Projects implemented through the grant included climate workshops for department heads, the Recruiting Diverse Faculty program, and implementing faculty liaisons to the Office for Institutional Equity and Diversity.
“We extensively reviewed women’s scholarship on topics like unconscious bias and saw how lack of equity created problems in an institutional framework, and we wanted to do something about that,” said Laura Severin, a co-PI on the project and head of the Department of English. “If you make a concerted effort to include women and faculty of color in leadership, you’re going to end up with a much different, much stronger institutional structure.”
Severin is also a part of the women’s and gender studies program at NC State, which focuses on various gender issues, feminist theories and methodolgies, and women’s contributions in various fields. The program started out as a collection of classes, eventually developing into a program offering a minor, then a major and graduate minor.
“In the early days of the program, there were not a large number of women faculty on campus, and the program provided the supportive community that I needed in order to survive and earn tenure here,” said Severin. “Every university that is serious about equity for women and faculty of color should have a women’s and gender studies program, because that provides an intellectual foundation to support the scholars with the knowledge to make positive change in an institution.”
NC State’s Council on the Status of Women works with the Provost’s Office on providing professional development and support to all women at NC State. Each year, the council recognizes the contributions of faculty, staff and students in establishing equity on campus through the Equity for Women Awards. Award winners demonstrate excellence in leadership, service and scholarship.

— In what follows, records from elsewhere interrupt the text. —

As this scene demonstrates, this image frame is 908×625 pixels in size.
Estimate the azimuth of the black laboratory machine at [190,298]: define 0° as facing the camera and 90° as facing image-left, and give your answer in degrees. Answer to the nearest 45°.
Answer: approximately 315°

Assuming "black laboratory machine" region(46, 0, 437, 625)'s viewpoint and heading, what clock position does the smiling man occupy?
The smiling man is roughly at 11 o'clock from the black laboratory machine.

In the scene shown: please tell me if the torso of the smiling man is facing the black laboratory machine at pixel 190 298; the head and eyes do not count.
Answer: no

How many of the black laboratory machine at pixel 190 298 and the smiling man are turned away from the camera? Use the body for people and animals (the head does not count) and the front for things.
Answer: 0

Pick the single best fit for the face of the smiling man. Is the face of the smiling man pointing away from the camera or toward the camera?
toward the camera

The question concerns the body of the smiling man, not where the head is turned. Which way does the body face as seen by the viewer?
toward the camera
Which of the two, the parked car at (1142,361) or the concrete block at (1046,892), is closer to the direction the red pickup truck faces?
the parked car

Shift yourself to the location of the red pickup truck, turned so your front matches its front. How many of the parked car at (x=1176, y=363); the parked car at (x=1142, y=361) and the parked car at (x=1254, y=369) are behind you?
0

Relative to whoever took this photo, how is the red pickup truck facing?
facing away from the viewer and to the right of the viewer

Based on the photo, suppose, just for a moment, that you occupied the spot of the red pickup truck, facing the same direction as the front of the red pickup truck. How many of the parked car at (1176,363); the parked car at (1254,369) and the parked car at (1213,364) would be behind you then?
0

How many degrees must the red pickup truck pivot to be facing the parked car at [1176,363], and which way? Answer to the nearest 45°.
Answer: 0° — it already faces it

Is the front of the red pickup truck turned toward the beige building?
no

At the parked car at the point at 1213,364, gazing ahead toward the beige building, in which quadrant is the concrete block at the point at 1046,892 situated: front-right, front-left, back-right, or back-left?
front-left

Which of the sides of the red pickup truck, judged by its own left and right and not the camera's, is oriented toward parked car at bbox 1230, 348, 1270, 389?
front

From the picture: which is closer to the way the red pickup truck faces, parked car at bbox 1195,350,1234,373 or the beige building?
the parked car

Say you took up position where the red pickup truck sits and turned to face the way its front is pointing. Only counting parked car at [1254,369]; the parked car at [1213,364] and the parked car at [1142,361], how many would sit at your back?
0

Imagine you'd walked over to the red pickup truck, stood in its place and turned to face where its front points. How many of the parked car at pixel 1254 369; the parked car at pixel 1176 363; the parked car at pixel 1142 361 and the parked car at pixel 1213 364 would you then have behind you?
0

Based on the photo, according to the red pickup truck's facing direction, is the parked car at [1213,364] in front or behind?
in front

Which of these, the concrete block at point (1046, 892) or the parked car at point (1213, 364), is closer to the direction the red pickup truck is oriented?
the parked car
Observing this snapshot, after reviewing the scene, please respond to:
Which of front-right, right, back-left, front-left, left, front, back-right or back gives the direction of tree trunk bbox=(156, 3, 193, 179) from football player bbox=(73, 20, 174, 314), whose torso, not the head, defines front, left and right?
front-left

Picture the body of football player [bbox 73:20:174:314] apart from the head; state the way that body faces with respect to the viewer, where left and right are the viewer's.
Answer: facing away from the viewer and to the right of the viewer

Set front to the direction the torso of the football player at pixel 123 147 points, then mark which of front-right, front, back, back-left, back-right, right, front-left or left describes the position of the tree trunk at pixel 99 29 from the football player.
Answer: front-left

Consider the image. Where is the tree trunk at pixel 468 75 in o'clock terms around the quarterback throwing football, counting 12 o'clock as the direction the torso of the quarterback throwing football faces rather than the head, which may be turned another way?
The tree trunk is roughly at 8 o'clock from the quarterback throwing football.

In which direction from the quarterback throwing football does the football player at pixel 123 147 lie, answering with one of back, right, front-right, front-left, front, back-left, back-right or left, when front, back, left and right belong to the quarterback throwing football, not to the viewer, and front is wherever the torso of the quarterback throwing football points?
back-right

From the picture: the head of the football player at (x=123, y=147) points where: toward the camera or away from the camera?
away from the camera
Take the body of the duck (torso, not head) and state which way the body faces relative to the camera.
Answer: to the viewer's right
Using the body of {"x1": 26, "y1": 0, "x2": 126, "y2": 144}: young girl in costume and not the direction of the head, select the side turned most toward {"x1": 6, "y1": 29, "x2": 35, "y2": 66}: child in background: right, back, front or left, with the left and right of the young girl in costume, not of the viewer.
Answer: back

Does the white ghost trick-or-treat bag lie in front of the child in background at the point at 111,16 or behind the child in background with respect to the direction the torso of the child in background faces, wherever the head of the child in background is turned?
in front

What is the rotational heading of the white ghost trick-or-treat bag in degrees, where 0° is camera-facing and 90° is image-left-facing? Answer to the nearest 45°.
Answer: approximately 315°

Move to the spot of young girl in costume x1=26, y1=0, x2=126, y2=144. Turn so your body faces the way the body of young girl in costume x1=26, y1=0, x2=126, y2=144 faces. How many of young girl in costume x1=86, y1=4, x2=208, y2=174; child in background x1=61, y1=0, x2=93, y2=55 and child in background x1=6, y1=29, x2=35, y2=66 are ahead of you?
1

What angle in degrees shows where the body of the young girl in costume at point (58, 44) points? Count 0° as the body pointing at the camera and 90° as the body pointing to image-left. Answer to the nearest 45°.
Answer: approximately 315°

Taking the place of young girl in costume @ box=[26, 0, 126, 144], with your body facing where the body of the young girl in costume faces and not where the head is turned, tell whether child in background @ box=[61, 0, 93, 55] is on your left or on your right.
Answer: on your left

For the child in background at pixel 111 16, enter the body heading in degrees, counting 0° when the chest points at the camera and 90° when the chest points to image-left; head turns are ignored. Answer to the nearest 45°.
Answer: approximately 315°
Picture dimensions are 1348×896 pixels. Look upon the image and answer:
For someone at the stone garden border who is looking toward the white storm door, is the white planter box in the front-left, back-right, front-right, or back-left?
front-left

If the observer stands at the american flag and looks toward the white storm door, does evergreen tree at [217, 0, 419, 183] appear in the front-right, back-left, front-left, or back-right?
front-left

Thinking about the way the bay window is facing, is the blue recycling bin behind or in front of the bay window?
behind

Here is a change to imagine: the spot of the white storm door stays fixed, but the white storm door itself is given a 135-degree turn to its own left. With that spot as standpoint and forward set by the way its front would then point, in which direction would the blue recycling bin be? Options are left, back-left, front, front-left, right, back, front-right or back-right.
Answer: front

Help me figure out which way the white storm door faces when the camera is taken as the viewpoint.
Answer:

Audrey Jaeger, Alumni Distinguished Graduate Professor in the Department of Educational Leadership, Policy and Human Development, won the 2019 faculty award. We spoke with Jaeger about the award and working toward equity for women in higher education:
What does winning the Equity for Women award mean to you?
It is a significant honor and recognizes the work of so many represented in the various projects with which I am involved. The work with NC State students in science and engineering, who are preparing the next generation of STEM students at the elementary school level, has been supported by Kathy Titus Becker in the WISE Program and Kim Gervase, executive director of the North Carolina Science Olympiad. The National Science Foundation Faculty Workload and Rewards Project includes faculty at NC State from the College of Sciences and College of Natural Resources, as well as colleagues at the University of Maryland and University of Massachusetts, Amherst. There are so many colleagues doing such great work that I am honored to be included and hope I represent them well.
Why is it important for women to support other women in academia?
My work on faculty workload equity is funded by the NSF and is in partnership with the University of Maryland and University of Massachusetts-Amherst. “The goal of the project is to improve organizational policies and practices that shape equity in workload for all faculty, including women and underrepresented minority faculty. Participating departments take part in a pre- and post-test survey, four project activities, and craft equity minded department policies and practices to implement at the conclusion of the project.” I lead the North Carolina departments involved in this project, five of which are at NC State. Research that shows, “women and underrepresented minority faculty engage in disproportionate amounts of teaching, mentoring, and service work, relative to peers and controlling for institutional type, discipline and rank.” By working with individual departments at NC State and across North Carolina, we hope to change systems “by designing and testing strategies to mitigate and prevent equity issues in how faculty work is taken up, assigned, and rewarded.”